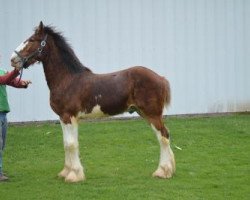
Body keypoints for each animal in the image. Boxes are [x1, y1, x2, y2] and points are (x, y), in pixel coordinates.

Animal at [10, 21, 176, 183]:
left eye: (32, 40)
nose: (13, 59)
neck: (67, 80)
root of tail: (160, 78)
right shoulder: (62, 117)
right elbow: (66, 144)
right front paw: (65, 172)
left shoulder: (69, 116)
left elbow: (71, 144)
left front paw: (74, 175)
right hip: (144, 113)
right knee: (162, 135)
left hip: (152, 114)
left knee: (163, 136)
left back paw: (162, 172)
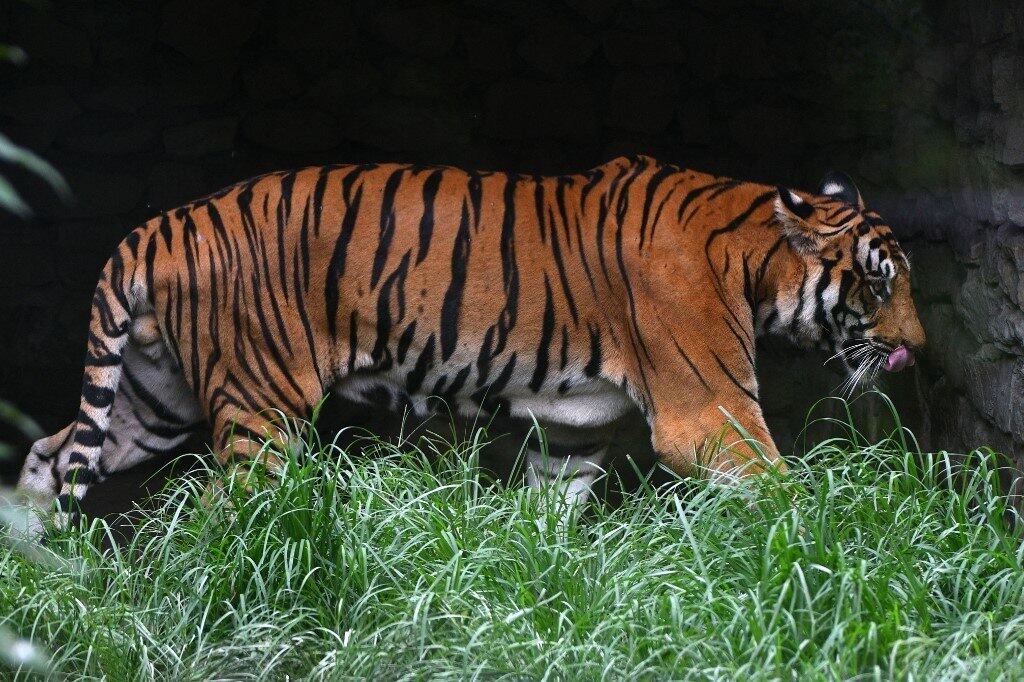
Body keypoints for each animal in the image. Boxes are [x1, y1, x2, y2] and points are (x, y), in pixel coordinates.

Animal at [17, 155, 925, 521]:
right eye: (879, 283)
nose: (917, 347)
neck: (751, 257)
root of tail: (162, 222)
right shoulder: (709, 416)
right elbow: (789, 494)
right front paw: (847, 548)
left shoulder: (572, 431)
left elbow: (552, 516)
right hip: (258, 409)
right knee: (219, 514)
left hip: (151, 397)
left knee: (50, 457)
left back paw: (52, 583)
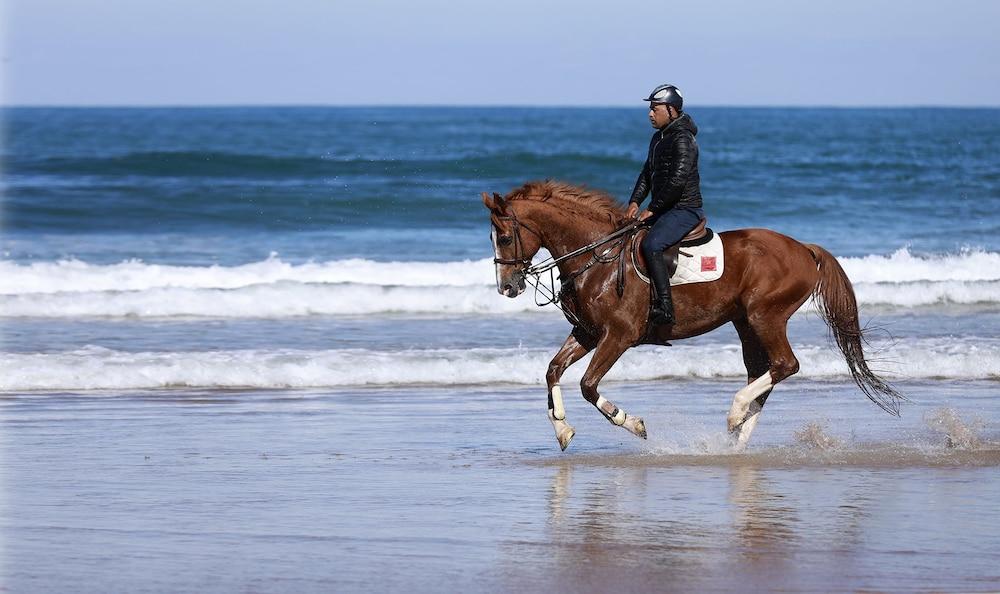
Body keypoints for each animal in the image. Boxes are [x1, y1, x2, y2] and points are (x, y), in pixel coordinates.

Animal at [484, 179, 908, 448]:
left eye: (504, 236)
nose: (507, 287)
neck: (597, 256)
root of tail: (804, 248)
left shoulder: (618, 336)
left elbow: (589, 385)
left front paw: (632, 423)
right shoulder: (588, 333)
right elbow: (553, 370)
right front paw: (562, 431)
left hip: (765, 316)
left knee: (785, 365)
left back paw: (735, 414)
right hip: (745, 323)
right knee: (765, 373)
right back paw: (737, 440)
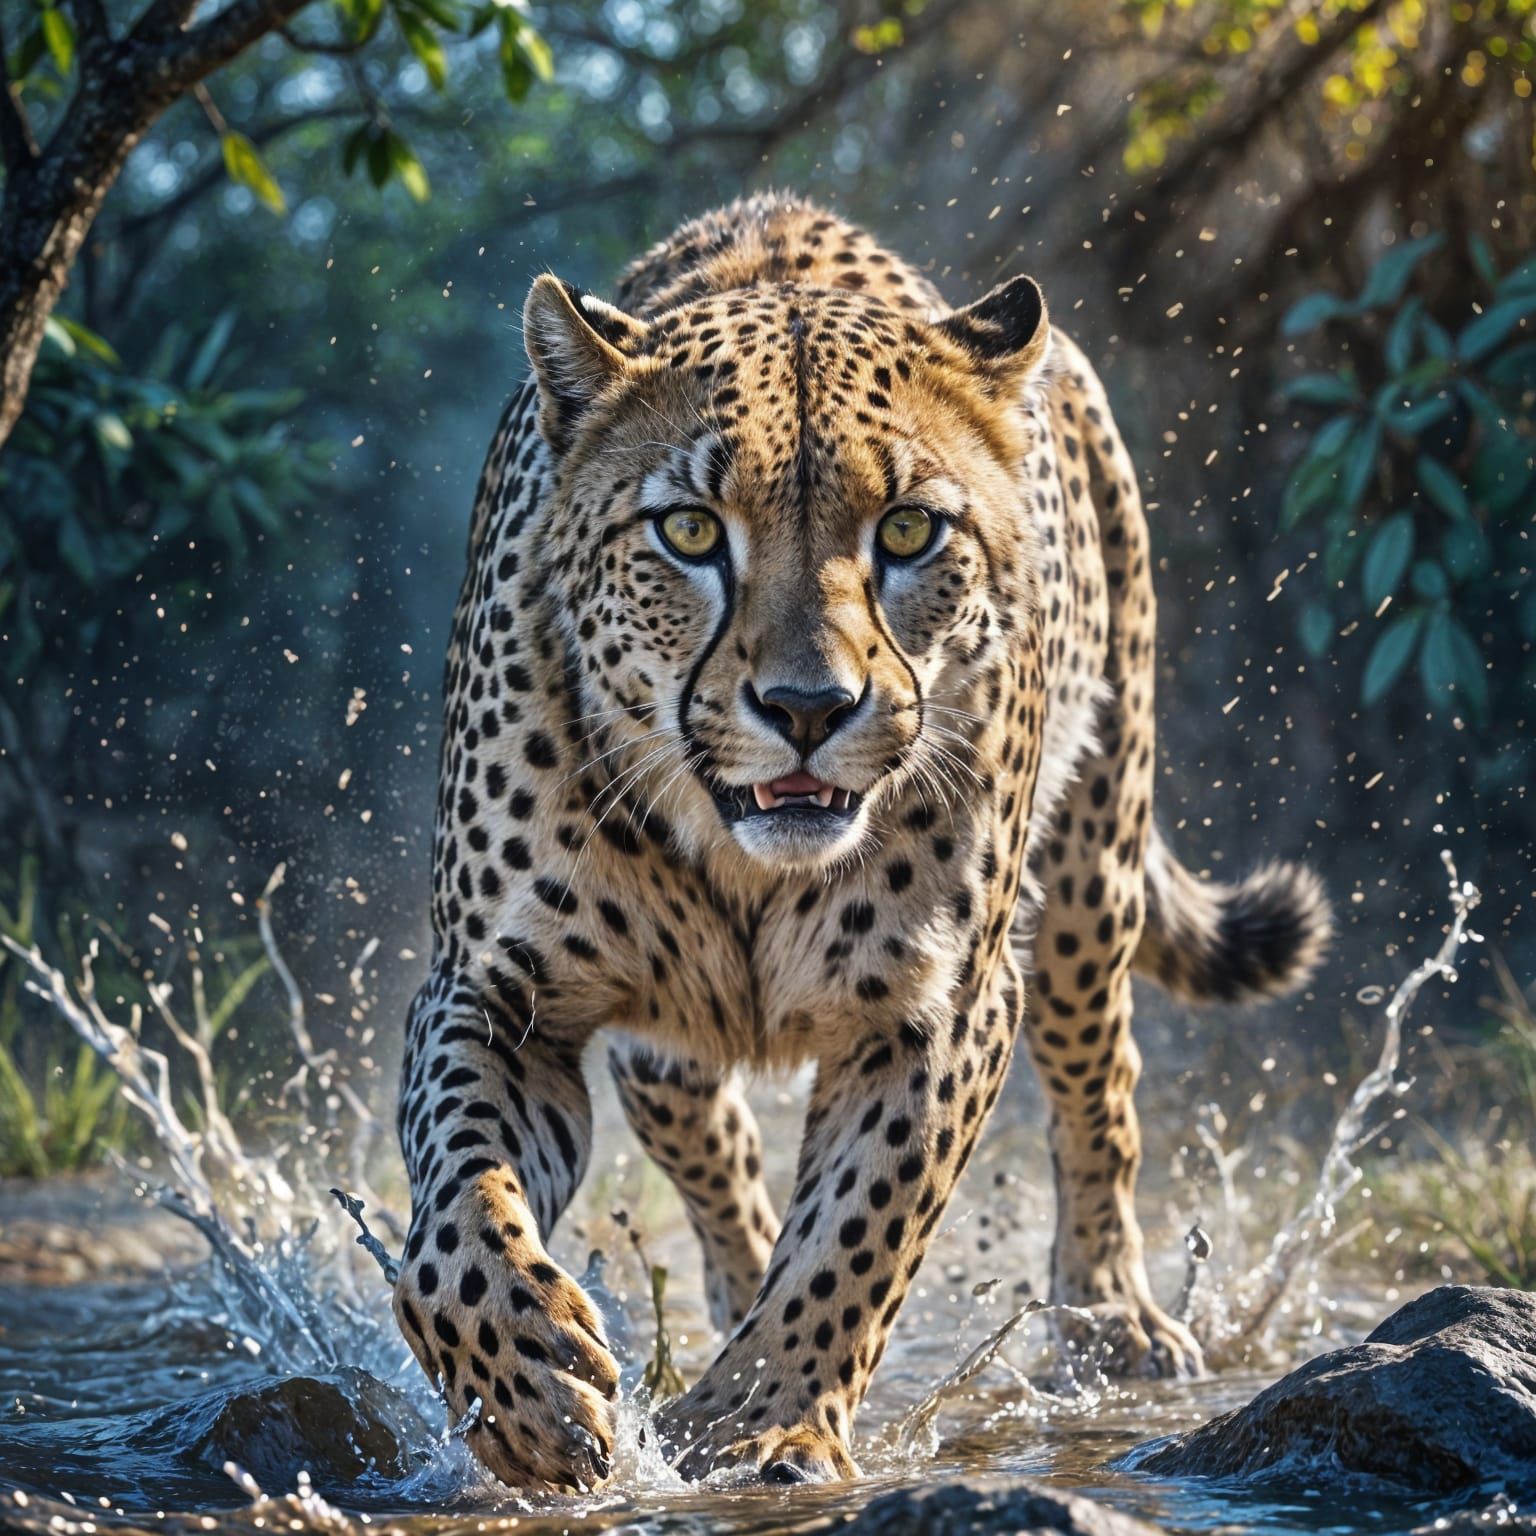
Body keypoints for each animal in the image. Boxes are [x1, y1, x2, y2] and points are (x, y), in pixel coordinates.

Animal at [391, 192, 1331, 1492]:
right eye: (691, 531)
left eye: (909, 530)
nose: (806, 709)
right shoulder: (496, 992)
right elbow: (458, 1195)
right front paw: (523, 1385)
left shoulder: (938, 1007)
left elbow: (859, 1226)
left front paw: (760, 1422)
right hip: (665, 1045)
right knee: (707, 1142)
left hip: (1092, 866)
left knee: (1103, 1085)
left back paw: (1112, 1319)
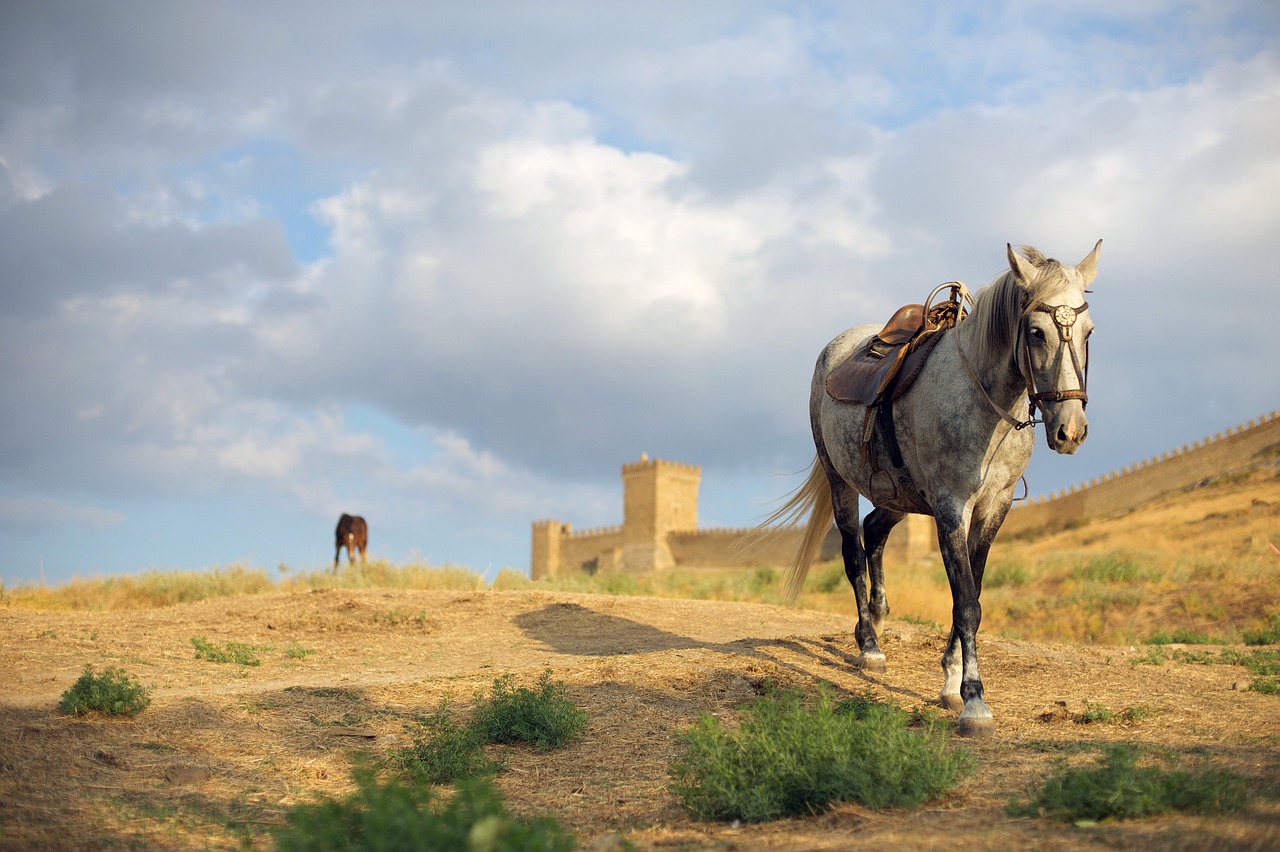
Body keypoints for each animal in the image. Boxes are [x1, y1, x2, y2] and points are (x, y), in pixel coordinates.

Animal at [768, 241, 1100, 731]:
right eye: (1037, 332)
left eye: (1089, 332)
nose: (1070, 430)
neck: (984, 402)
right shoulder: (950, 508)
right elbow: (966, 603)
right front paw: (974, 701)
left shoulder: (993, 509)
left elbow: (972, 594)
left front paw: (950, 682)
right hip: (841, 481)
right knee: (853, 552)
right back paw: (869, 646)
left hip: (897, 495)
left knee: (875, 531)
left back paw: (877, 620)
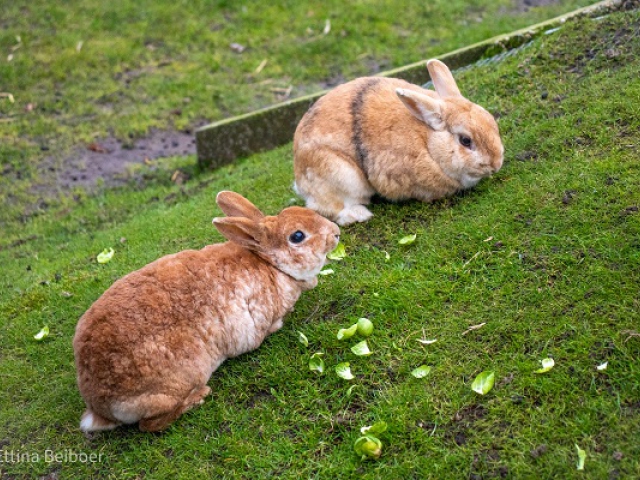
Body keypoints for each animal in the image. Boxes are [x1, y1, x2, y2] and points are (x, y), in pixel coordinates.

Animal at [74, 190, 340, 432]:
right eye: (298, 236)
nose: (336, 232)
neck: (271, 265)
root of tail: (100, 407)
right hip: (172, 386)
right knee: (149, 424)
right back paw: (198, 397)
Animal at [292, 59, 502, 225]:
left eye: (490, 119)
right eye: (465, 140)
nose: (496, 164)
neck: (427, 141)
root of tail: (299, 178)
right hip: (343, 175)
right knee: (328, 209)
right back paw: (359, 214)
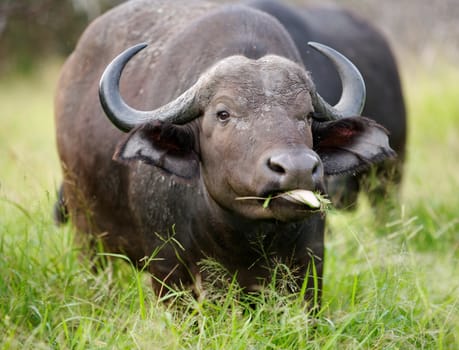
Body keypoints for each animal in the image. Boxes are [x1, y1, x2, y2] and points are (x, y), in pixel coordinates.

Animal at [54, 0, 396, 300]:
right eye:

• • • •

### What is being asked
Set the listing down in full and exactly. Pictures within it should not appear in the copy.

### Solution
Body keypoints for each animal in the image. Boxes are [x1, y1, x2, y2] and points are (x, y), in pixel coordinates.

Animal at [10, 21, 176, 183]:
left eye: (32, 40)
nose: (13, 59)
neck: (67, 80)
root of tail: (160, 78)
right shoulder: (62, 117)
right elbow: (66, 144)
right front paw: (65, 172)
left shoulder: (69, 116)
left elbow: (71, 144)
left front paw: (74, 175)
right hip: (144, 113)
right knee: (162, 135)
left hip: (152, 114)
left knee: (163, 136)
left back paw: (162, 172)
Body keypoints for each animal in the image. Boxes are [x1, y1, x2, y2] and points are (x, y), in pixel coordinates.

Animal at [17, 155, 925, 521]:
right eye: (879, 283)
nose: (917, 347)
neck: (751, 257)
root of tail: (162, 222)
right shoulder: (709, 416)
right elbow: (789, 494)
right front paw: (847, 548)
left shoulder: (572, 431)
left elbow: (552, 516)
right hip: (258, 409)
right knee: (219, 514)
left hip: (151, 397)
left knee: (50, 457)
left back paw: (52, 583)
Body keypoints for each animal in the image. Boxes are [x1, y1, x2, y2] and points are (x, y), in pixel coordinates.

Animal at [484, 179, 908, 448]:
left eye: (504, 236)
nose: (507, 287)
neck: (597, 256)
root of tail: (804, 248)
left shoulder: (618, 336)
left elbow: (589, 385)
left front paw: (632, 423)
right shoulder: (588, 333)
right elbow: (553, 370)
right front paw: (562, 431)
left hip: (765, 316)
left knee: (785, 365)
left back paw: (735, 414)
right hip: (745, 323)
right knee: (765, 373)
right back paw: (737, 440)
Body keypoints for each animal in the image. Boxes are [x1, y1, x2, y2] and points are (x, y), in pixel coordinates.

Animal at [391, 192, 1331, 1492]:
right eye: (691, 531)
left eye: (909, 530)
nose: (806, 709)
right shoulder: (496, 992)
right elbow: (458, 1195)
right front paw: (523, 1385)
left shoulder: (938, 1007)
left elbow: (859, 1226)
left front paw: (760, 1422)
right hip: (665, 1045)
right knee: (707, 1142)
left hip: (1092, 866)
left knee: (1103, 1085)
left back paw: (1112, 1319)
Body keypoints for each animal in the image. Boxes are [x1, y1, x2, y2] and points are (x, y), in pixel coordinates.

Animal at [768, 241, 1100, 731]:
right eye: (1037, 332)
left eye: (1089, 332)
nose: (1070, 430)
neck: (984, 402)
right shoulder: (950, 508)
right elbow: (966, 603)
right front paw: (974, 701)
left shoulder: (993, 509)
left elbow: (972, 594)
left front paw: (950, 682)
right hip: (841, 481)
right knee: (853, 552)
right back paw: (869, 646)
left hip: (897, 495)
left knee: (875, 531)
left back paw: (877, 620)
Body keypoints for each animal in the image. Boxes are [x1, y1, x2, y2] and points are (x, y), in pixel coordinates.

Animal at [74, 190, 340, 432]:
right eye: (298, 236)
nose: (336, 232)
neck: (271, 265)
root of tail: (100, 407)
right hip: (172, 386)
right knee: (149, 424)
right back paw: (198, 397)
Animal at [292, 59, 502, 225]:
left eye: (490, 119)
right eye: (465, 140)
nose: (496, 164)
neck: (427, 141)
root of tail: (299, 178)
right hip: (343, 175)
right knee: (328, 209)
right back paw: (359, 214)
Body keypoints for each animal in the image. Boxes are [x1, y1, x2, y2] and points are (x, y), in pixel coordinates.

Animal at [54, 0, 396, 300]:
right eye:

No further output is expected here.